Currently, the only way to alleviate the symptoms of pre-eclampsia is by delivering the baby as soon as possible. About a third of all premature births are caused by pre-eclampsia: some of these will have happened naturally, others will have been induced early as the obstetrician has calculated that the risk to mother and foetus is too great to allow the pregnancy to continue, and others will have been delivered by caesarean section because the mother and/or foetus is too vulnerable to endure a natural delivery. In these cases, the foetus’ demands on the mother’s physiology appear to have backfired, as it has less than the desired time in the womb and has also been poorly nourished during that time.
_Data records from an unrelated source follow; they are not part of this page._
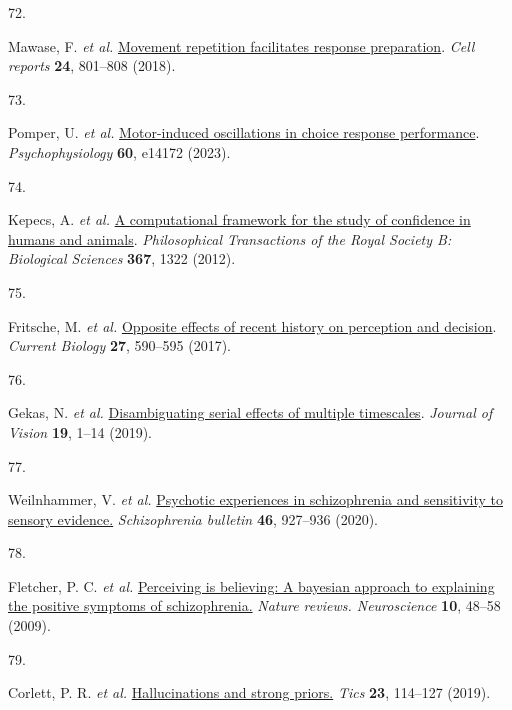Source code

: \documentclass[
]{article}
\newlength{\cslhangindent}
\newlength{\csllabelwidth}
\newlength{\cslentryspacingunit} %
\newenvironment{CSLReferences}[2] %
 {%
  \setlength{\parindent}{0pt}
  \ifodd #1
  \let\oldpar\par
  \def\par{\hangindent=\cslhangindent\oldpar}
  \fi
  \setlength{\parskip}{#2\cslentryspacingunit}
 }%
 {}
\newcommand{\CSLLeftMargin}[1]{\parbox[t]{\csllabelwidth}{#1}}
\newcommand{\CSLRightInline}[1]{\parbox[t]{\linewidth - \csllabelwidth}{#1}\break}
\begin{document}
\begin{CSLReferences}{0}{0}
\leavevmode{}%
\CSLLeftMargin{72. }%
\CSLRightInline{Mawase, F. \emph{et al.}
\href{https://doi.org/10.1016/J.CELREP.2018.06.097}{Movement repetition
facilitates response preparation}. \emph{Cell reports} \textbf{24},
801--808 (2018).}

\leavevmode{}%
\CSLLeftMargin{73. }%
\CSLRightInline{Pomper, U. \emph{et al.}
\href{https://doi.org/10.1111/PSYP.14172}{Motor-induced oscillations in
choice response performance}. \emph{Psychophysiology} \textbf{60},
e14172 (2023).}

\leavevmode{}%
\CSLLeftMargin{74. }%
\CSLRightInline{Kepecs, A. \emph{et al.}
\href{https://doi.org/10.1098/RSTB.2012.0037}{A computational framework
for the study of confidence in humans and animals}. \emph{Philosophical
Transactions of the Royal Society B: Biological Sciences} \textbf{367},
1322 (2012).}

\leavevmode{}%
\CSLLeftMargin{75. }%
\CSLRightInline{Fritsche, M. \emph{et al.}
\href{https://doi.org/10.1016/j.cub.2017.01.006}{Opposite effects of
recent history on perception and decision}. \emph{Current Biology}
\textbf{27}, 590--595 (2017).}

\leavevmode{}%
\CSLLeftMargin{76. }%
\CSLRightInline{Gekas, N. \emph{et al.}
\href{https://doi.org/10.1167/19.6.24}{Disambiguating serial effects of
multiple timescales}. \emph{Journal of Vision} \textbf{19}, 1--14
(2019).}

\leavevmode{}%
\CSLLeftMargin{77. }%
\CSLRightInline{Weilnhammer, V. \emph{et al.}
\href{https://www.ncbi.nlm.nih.gov/pubmed/32090246}{Psychotic
experiences in schizophrenia and sensitivity to sensory evidence.}
\emph{Schizophrenia bulletin} \textbf{46}, 927--936 (2020).}

\leavevmode{}%
\CSLLeftMargin{78. }%
\CSLRightInline{Fletcher, P. C. \emph{et al.}
\href{https://doi.org/10.1038/nrn2536}{Perceiving is believing: A
bayesian approach to explaining the positive symptoms of schizophrenia.}
\emph{Nature reviews. Neuroscience} \textbf{10}, 48--58 (2009).}

\leavevmode{}%
\CSLLeftMargin{79. }%
\CSLRightInline{Corlett, P. R. \emph{et al.}
\href{https://doi.org/10.1016/j.tics.2018.12.001}{Hallucinations and
strong priors.} \emph{Tics} \textbf{23}, 114--127 (2019).}


\end{CSLReferences}
\end{document}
It is also highly likely that the damage cause to the woman by the stresses placed upon her body in eclampsia and severe pre-eclampsia will compromise her ability to invest in her child’s survival.

 

Delivery

The average human pregnancy lasts 40 weeks, and it is easy to assume that the foetus has this time period ‘pre-programmed’ in some way. However, Hrdy proposes that the date of birth is much more provisional, stating:

 

‘The exact moment of birth can be viewed as a negotiated settlement between embryonic demands and maternal assessments of the environment that the will both inhabit.’ (Hrdy, 1999; p. 434)

 

A hormone called Cortiotropin Releasing Hormone (CRH) appears to be responsible for determining the duration of pregnancy. In a normal pregnancy, the placenta releases CRH, which stimulates the pituitary of the foetus to secrete adrenocortiotropic hormone (ACTH), which acts on the adrenal glands of the foetus so that they release oestrogen. This raised level of oestrogen causes the muscles of the uterus to synthesise connections and stimulates the mother to secrete oxytocin, which stimulates contractions in the uterus and the production of milk.

 

In problematic pregnancies such as those described above, the placenta is likely to stimulate this process prematurely. Haig (1993) argues that this ‘cutting of losses’ occurs when the supply of nutrients to the foetus becomes so unsatisfactory that the survival of the foetus becomes unlikely. The cost to the foetus of remaining in an unsupportive environment becomes too great, and premature entry into the world seems preferable, not least because the threats to the mother’s health also threaten the foetus’ future survival. In evolutionary terms, the premature arrival of an under-nourished child to a mother who is strong enough to care for it is preferable to a slightly stronger, but motherless child.

 

 

References

Barrett, L., Dunbar, R. and Lycett, J. (2002) Human Evolutionary Psychology Basingstoke: Palgrave

Buss, D. (1999) ‘The theory of parent-offspring conflict’ Evolutionary Psychology: the New Science of the Mind Allyn and Bacon: Boston 2nd Edition

Haig, (1993) ‘Genetic Conflicts in Human Pregnancy’ The Quarterly Review of Biology 68 pp. 495-532

Hrdy (2001) ‘The past, present and future of the human family’ The Tanner Lectures on Human Values delivered at the University of Utah 27 and 28  February 2001

Trivers, R. (1974) ‘Parent-offspring Conflict’ American Zoologist 14 pp. 249-264.

 

Bibliography: Trivers, R. (1985) Social Evolution CAL: Cummins Publishing; your hand-out of chapter summaries comes from this.